My approach differs from Dave's in other ways, as well. For example, I still keep a single credit card. Primarily, it's used for reimbursable business expenses. I don't like using money in my checking account, for things like car rentals, airfare, hotel rooms, meals, etc. Heck, I don't even want to see the transactions cluttering up my otherwise clean register. On a three week trip, it's easy to tie up north of $5,000. I'd much rather that be on my credit card. I get reimbursed every 2 weeks, and it never carries a balance. Ever. When I'm not going on trips for a while, I'll use it once a month for a tank of gas (again, never carrying a balance). That's it. I don't borrow money, but a decent credit score has a few perks - my insurance rates are lower, I don't have to pay a deposit to get a cell phone, future employers who run a credit check don't see anything worth being concerned over, etc. The decision to keep a credit card, in my opinion, is solely dependent on individual circumstance, and is far from absolute.
I also invest differently, but that's another long post all on it's own.

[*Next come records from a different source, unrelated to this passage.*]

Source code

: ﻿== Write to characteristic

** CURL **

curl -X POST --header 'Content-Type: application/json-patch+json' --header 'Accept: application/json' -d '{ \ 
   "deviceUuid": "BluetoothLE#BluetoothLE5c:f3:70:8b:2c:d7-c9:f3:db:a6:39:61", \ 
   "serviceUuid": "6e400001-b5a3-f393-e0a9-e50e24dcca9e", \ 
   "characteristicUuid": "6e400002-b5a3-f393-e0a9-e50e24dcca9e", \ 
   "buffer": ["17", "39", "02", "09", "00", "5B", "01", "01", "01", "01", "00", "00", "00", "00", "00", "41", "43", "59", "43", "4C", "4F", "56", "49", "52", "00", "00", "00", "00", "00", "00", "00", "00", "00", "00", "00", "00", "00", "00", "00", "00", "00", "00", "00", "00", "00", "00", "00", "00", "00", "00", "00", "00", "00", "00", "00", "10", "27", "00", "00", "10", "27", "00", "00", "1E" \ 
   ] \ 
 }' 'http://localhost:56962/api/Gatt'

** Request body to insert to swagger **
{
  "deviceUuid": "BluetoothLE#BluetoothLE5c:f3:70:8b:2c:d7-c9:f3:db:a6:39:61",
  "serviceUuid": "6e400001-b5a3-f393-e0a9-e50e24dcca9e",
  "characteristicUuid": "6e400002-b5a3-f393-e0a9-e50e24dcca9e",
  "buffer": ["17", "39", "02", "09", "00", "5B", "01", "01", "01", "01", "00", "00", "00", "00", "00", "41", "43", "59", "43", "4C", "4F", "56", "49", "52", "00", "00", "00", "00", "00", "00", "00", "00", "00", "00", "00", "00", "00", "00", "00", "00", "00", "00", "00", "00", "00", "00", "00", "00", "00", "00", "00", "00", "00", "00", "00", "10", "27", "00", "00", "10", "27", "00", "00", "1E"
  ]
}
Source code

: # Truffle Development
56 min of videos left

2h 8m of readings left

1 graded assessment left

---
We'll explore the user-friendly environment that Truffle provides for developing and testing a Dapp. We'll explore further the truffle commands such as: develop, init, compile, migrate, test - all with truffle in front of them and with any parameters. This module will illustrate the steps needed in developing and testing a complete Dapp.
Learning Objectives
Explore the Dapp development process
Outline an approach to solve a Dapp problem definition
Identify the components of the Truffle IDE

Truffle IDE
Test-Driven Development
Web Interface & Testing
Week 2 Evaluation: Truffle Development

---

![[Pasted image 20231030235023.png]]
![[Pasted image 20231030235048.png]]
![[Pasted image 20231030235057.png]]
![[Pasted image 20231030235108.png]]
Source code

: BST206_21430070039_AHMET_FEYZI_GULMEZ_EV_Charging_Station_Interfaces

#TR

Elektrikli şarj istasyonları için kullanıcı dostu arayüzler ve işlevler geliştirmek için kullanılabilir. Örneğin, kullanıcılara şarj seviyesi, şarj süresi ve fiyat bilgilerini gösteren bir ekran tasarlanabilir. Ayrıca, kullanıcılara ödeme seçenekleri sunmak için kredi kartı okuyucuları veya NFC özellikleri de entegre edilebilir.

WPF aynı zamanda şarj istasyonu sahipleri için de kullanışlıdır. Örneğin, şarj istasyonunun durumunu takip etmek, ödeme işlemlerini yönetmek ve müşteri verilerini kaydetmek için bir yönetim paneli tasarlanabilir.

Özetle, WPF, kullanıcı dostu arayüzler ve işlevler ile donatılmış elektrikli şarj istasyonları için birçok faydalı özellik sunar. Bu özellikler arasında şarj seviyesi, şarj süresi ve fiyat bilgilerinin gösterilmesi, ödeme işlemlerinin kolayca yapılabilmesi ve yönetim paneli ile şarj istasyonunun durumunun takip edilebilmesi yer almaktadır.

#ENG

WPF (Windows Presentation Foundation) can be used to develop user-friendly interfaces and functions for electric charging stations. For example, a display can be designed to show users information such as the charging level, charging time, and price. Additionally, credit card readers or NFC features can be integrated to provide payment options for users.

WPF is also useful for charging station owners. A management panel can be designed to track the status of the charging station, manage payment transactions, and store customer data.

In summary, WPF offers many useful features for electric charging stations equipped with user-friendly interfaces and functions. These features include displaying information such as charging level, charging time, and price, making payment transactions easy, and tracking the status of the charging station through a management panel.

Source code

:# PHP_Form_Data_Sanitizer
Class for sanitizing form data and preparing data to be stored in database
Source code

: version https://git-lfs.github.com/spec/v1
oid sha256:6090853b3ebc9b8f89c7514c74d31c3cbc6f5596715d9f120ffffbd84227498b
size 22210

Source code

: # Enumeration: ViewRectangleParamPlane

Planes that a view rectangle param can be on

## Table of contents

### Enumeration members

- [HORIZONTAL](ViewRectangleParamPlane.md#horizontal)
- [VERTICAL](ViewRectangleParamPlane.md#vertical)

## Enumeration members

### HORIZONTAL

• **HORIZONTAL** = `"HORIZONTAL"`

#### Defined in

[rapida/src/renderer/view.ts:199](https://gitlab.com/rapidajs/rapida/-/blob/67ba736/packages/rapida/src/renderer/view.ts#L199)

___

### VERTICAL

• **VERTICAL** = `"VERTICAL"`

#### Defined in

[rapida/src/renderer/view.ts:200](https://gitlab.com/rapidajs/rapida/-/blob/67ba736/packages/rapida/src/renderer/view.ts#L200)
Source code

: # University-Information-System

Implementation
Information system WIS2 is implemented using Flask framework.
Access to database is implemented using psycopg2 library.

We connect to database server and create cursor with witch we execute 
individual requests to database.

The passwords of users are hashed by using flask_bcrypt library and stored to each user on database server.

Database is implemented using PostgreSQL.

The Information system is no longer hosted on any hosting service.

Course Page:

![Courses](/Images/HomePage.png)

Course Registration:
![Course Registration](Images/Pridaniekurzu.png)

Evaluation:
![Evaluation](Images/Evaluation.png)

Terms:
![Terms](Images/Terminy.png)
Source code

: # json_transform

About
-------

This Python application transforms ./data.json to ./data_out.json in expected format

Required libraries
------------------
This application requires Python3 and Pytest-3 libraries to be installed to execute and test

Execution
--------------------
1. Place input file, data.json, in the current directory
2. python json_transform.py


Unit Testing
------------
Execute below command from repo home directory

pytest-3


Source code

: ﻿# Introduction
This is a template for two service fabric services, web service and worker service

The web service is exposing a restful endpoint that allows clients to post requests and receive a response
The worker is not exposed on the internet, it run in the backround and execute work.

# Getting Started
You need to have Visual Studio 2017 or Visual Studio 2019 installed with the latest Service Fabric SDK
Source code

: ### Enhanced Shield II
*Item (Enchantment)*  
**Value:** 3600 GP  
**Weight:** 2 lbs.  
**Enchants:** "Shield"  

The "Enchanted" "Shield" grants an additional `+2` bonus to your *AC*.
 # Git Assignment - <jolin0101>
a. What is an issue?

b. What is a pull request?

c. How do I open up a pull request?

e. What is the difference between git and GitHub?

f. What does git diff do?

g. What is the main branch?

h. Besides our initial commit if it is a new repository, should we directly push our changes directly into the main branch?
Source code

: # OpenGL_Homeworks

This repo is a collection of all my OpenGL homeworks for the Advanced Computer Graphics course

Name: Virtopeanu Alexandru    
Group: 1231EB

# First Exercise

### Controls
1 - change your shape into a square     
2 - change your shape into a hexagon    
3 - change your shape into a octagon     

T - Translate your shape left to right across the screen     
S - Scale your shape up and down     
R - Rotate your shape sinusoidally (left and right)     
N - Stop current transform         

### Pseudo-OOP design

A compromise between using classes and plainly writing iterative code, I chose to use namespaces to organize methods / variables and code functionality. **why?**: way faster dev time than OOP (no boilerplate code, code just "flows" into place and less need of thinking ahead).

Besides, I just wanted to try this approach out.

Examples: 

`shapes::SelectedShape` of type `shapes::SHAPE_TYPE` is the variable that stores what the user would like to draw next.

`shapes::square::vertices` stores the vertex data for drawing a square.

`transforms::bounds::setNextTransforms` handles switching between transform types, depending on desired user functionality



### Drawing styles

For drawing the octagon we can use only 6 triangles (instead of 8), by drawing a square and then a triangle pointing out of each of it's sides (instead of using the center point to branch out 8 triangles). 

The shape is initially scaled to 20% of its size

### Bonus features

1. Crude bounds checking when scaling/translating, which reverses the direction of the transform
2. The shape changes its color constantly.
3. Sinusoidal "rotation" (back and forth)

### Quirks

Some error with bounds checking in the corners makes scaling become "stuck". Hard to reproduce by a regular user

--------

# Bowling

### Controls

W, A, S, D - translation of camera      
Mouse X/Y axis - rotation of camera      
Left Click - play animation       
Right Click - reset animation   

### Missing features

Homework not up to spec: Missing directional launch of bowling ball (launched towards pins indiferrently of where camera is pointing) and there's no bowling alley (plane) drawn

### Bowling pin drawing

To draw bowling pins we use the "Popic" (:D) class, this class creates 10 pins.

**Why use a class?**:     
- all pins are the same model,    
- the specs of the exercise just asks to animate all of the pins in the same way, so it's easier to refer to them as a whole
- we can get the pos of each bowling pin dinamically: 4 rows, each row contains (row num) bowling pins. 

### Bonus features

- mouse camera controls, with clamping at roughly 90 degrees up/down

Anyway, the answer to the original question is yes - Some folks are "using" both. In my case, I've developed my own approach to personal finance, and it has a lot in common with both approaches. The YNAB "buffering" idea is one that I adopted after getting the software (originally, because I wanted nothing more than an easy way to budget the way I preferred), because the software is designed around the concept, and it's complementary to the way my mind likes to perceive things.